SET OF TASKS
A. Please repeat the part of the air nailer thread that opens with the words containing "## big rockpile" and closes with "(Dec 13, 2016)".
B. Answer these questions from the air nailer thread:
(i) What does GTX63 say the intruder was armed with?
(ii) Which brand of nailer does blanket name?
(iii) According to damoc, what do some "air nailers" use besides air?
C. Pick up the air nailer thread after its last post and add one or more further replies in the same style.

::: PROVIDED PASSAGE

# Like This State



## big rockpile (Feb 24, 2003)

Good things always happen.

https://ktvo.com/news/local/macon-county-man-fatally-shoots-intruder 

big rockpile


----------



## GTX63 (Dec 13, 2016)

A meth head armed with an air nailer and a handgun.


----------



## RonM (Jan 6, 2008)

Was he draggi ng an air tank for the gun...


----------



## ridgerunner1965 (Apr 13, 2013)

you don't need a air for a air nailer. I saw that in one of the lethal weapon movies where danny glover shot a guy in the head with a air nailer that had no hose attached to it.


----------



## blanket (May 28, 2013)

Paslode nailer


----------



## RonM (Jan 6, 2008)

Yes, Paslode uses small cylinder


----------



## damoc (Jul 14, 2007)

There are some "air nailers" that actually use .22 or .25 cal blank cartridge charges and others that run of battery packs.

::::::
::: RECORDS SHOWN

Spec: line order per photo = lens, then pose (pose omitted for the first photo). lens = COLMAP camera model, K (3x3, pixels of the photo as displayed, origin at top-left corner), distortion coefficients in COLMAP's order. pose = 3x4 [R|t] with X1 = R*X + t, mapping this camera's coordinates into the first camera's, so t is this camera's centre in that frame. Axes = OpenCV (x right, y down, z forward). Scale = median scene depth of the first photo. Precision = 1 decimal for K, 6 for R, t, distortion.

::::::
::: RECORDS SHOWN

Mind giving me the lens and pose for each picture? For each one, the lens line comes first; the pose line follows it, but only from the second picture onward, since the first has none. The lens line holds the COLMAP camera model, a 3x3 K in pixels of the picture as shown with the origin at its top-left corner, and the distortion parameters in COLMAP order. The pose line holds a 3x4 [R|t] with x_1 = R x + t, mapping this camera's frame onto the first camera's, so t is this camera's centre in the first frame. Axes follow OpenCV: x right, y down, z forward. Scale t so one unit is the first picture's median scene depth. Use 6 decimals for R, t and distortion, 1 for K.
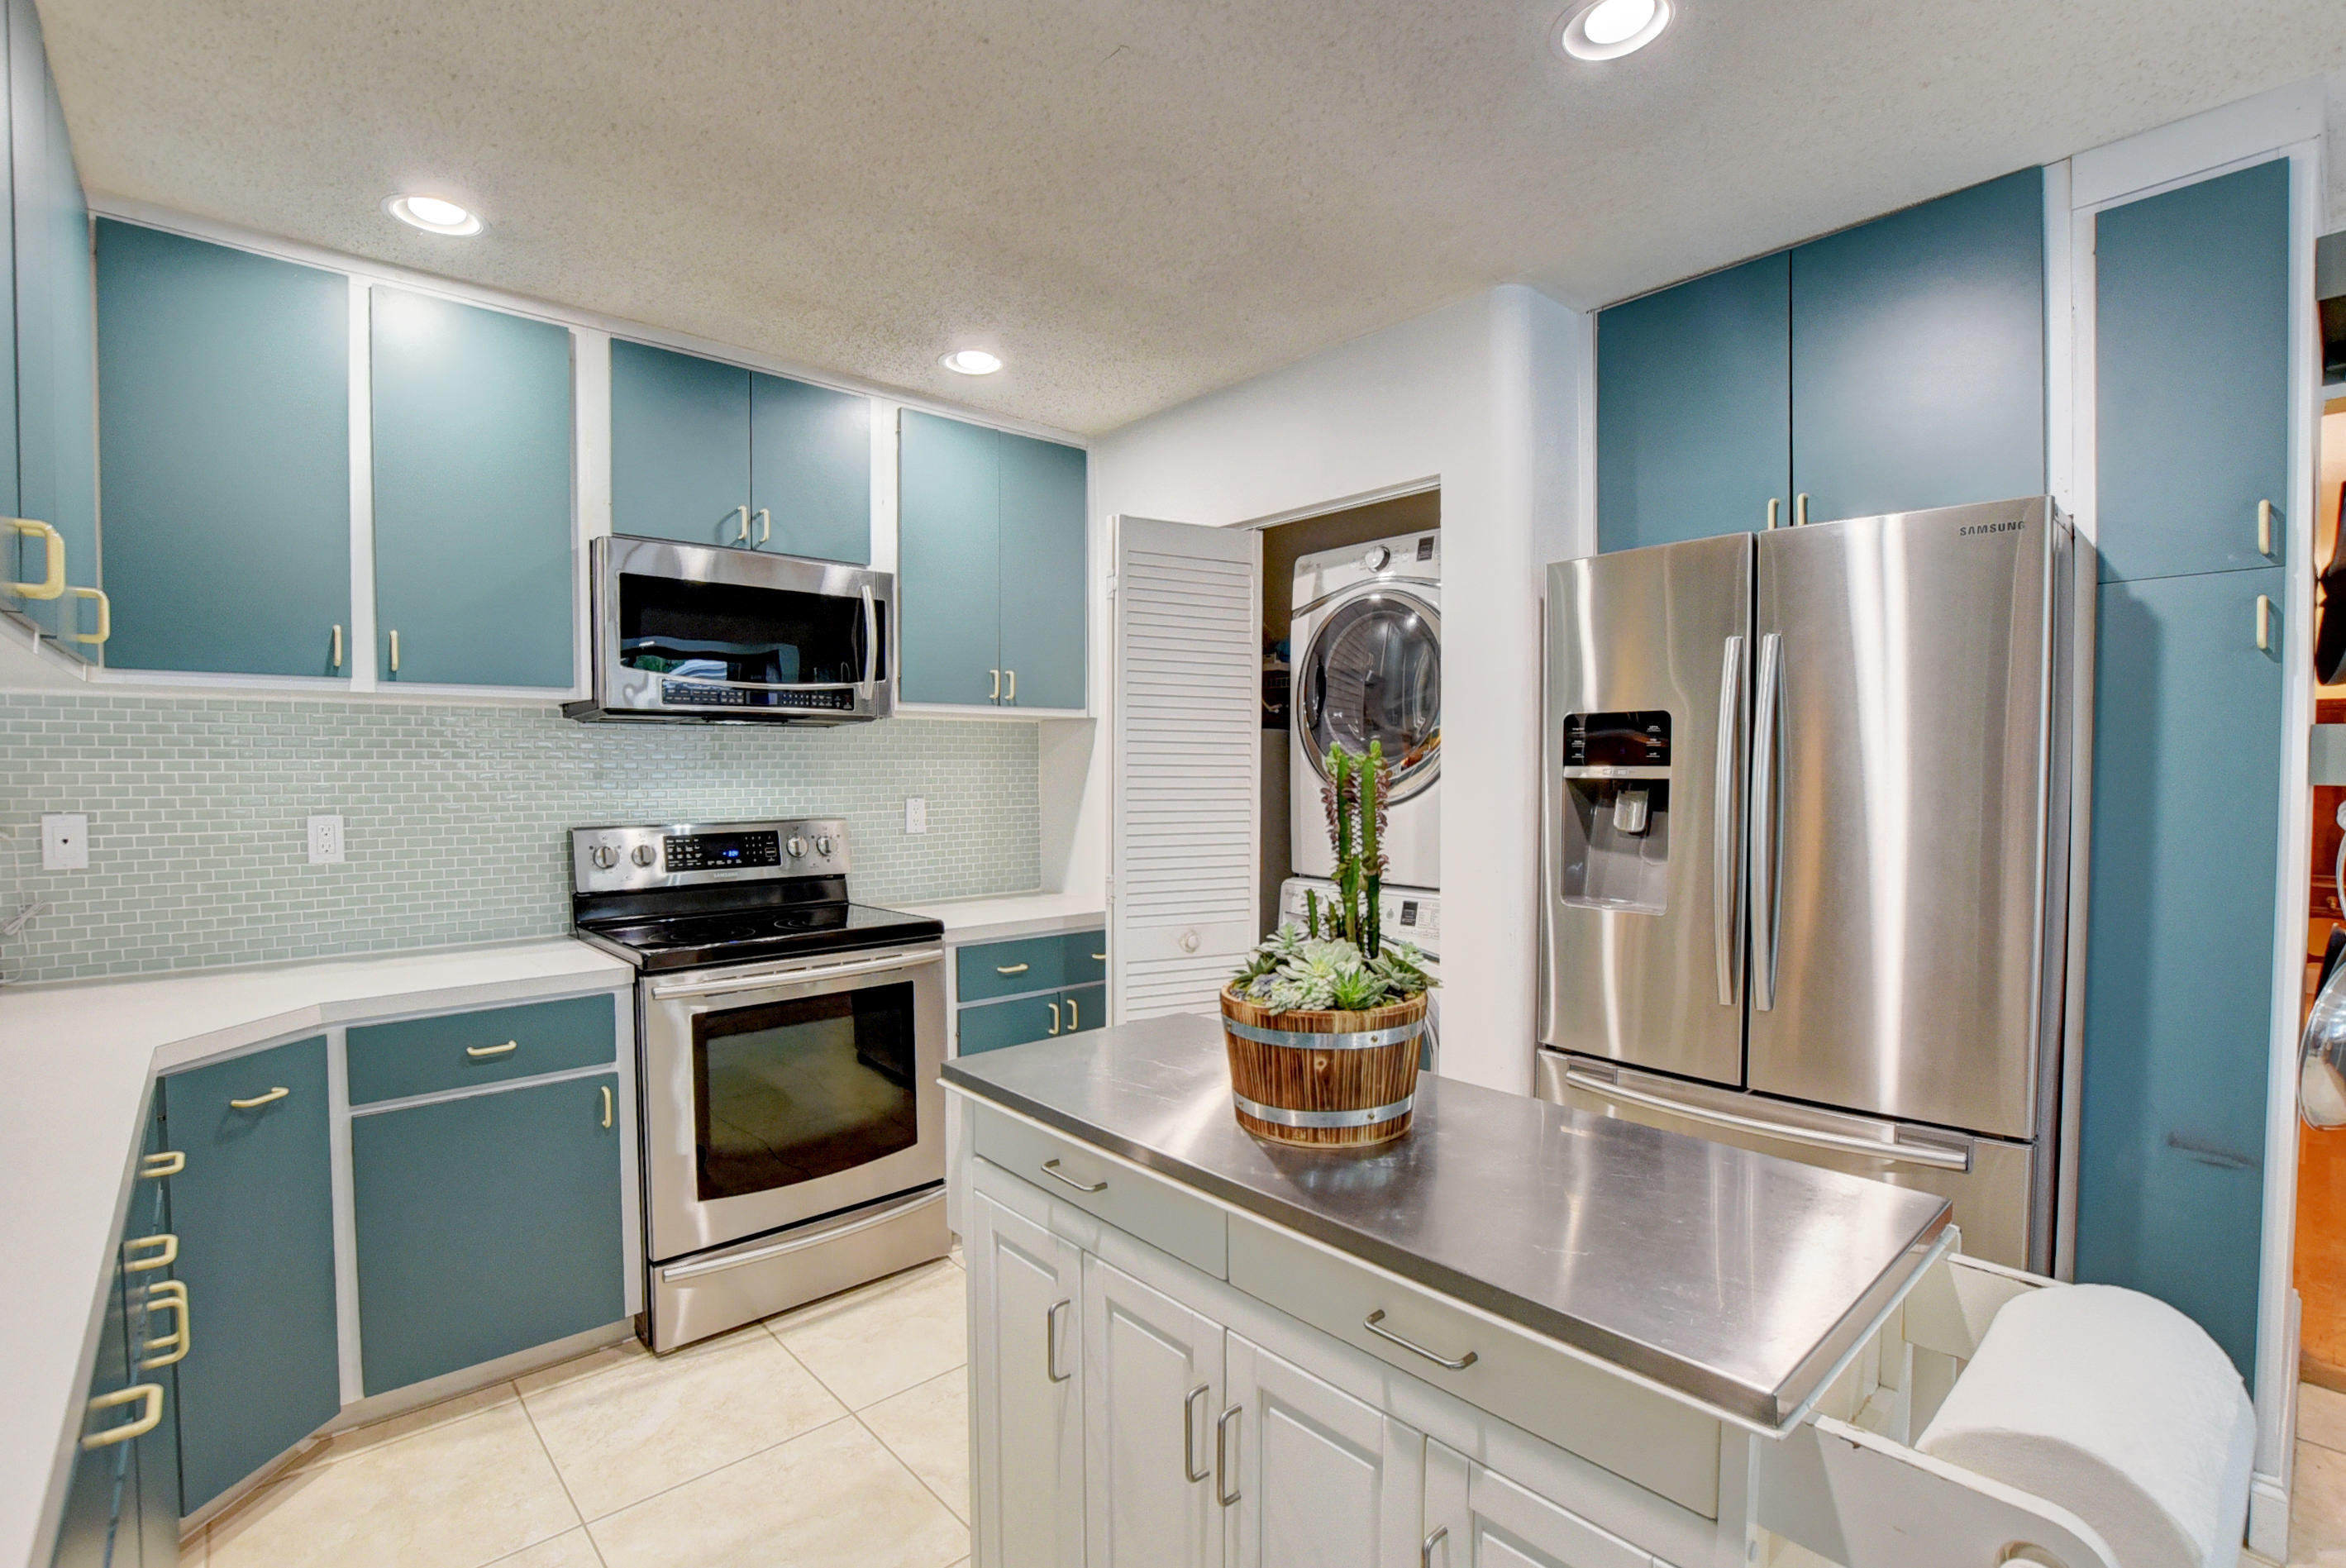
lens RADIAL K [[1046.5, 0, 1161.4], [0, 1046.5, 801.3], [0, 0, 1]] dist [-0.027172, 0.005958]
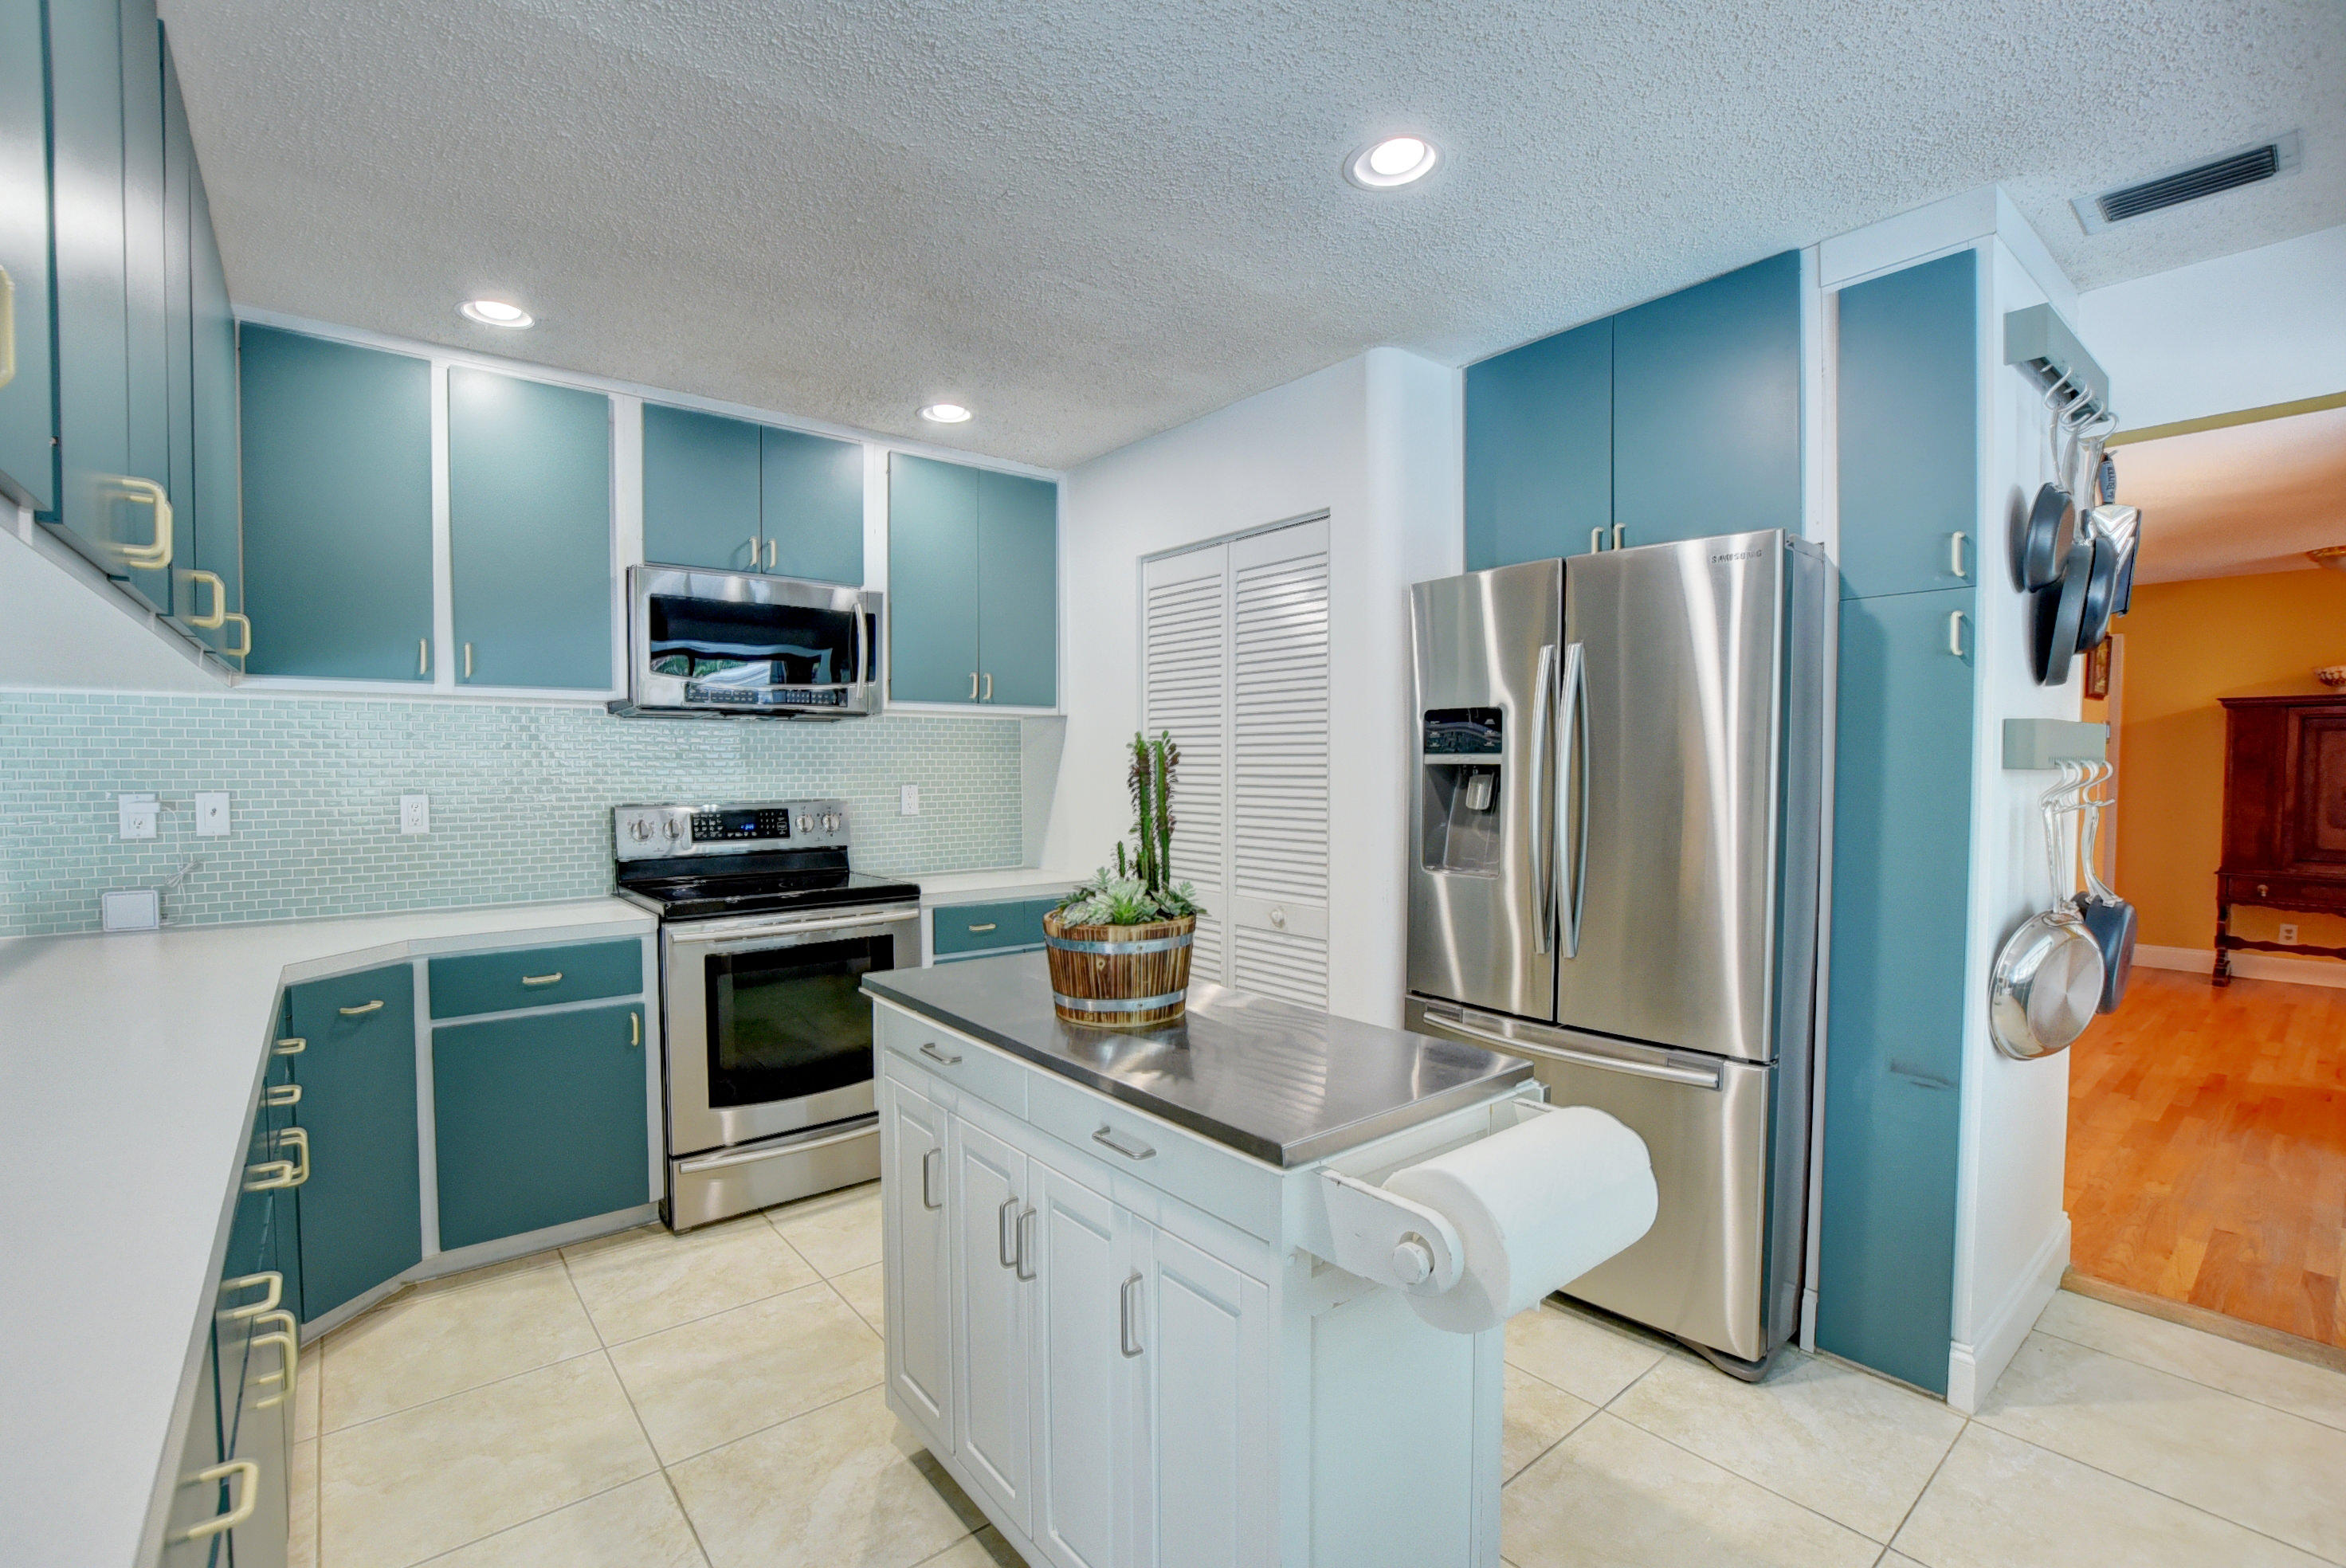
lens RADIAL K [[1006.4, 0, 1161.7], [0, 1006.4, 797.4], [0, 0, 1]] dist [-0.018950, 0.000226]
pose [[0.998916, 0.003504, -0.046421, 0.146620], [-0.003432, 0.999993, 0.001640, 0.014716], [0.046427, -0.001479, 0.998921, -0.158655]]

::::::

TASK RESPONSES
A.
## big rockpile (Feb 24, 2003)

Good things always happen.

https://ktvo.com/news/local/macon-county-man-fatally-shoots-intruder 

big rockpile


----------



## GTX63 (Dec 13, 2016)

B.
(i) An air nailer and a handgun.
(ii) Paslode.
(iii) Some use .22 or .25 cal blank cartridge charges, and others run off battery packs.

C.
----------



## GREENCOUNTYPETE (Jul 25, 2006)

some of them run on butane cylinders also 

I suspect the nail gun was intended to be a threat.


----------



## muleskinner2 (Oct 7, 2007)

Time to steam clean the carpet. The meth head's family will claim that the sliding door left open on the second floor was bait to lure him in to kill him.


----------



## flewism (Apr 2, 2007)

An armed home intruder was stopped by a homeowner. Isn’t that what is suppose to happen?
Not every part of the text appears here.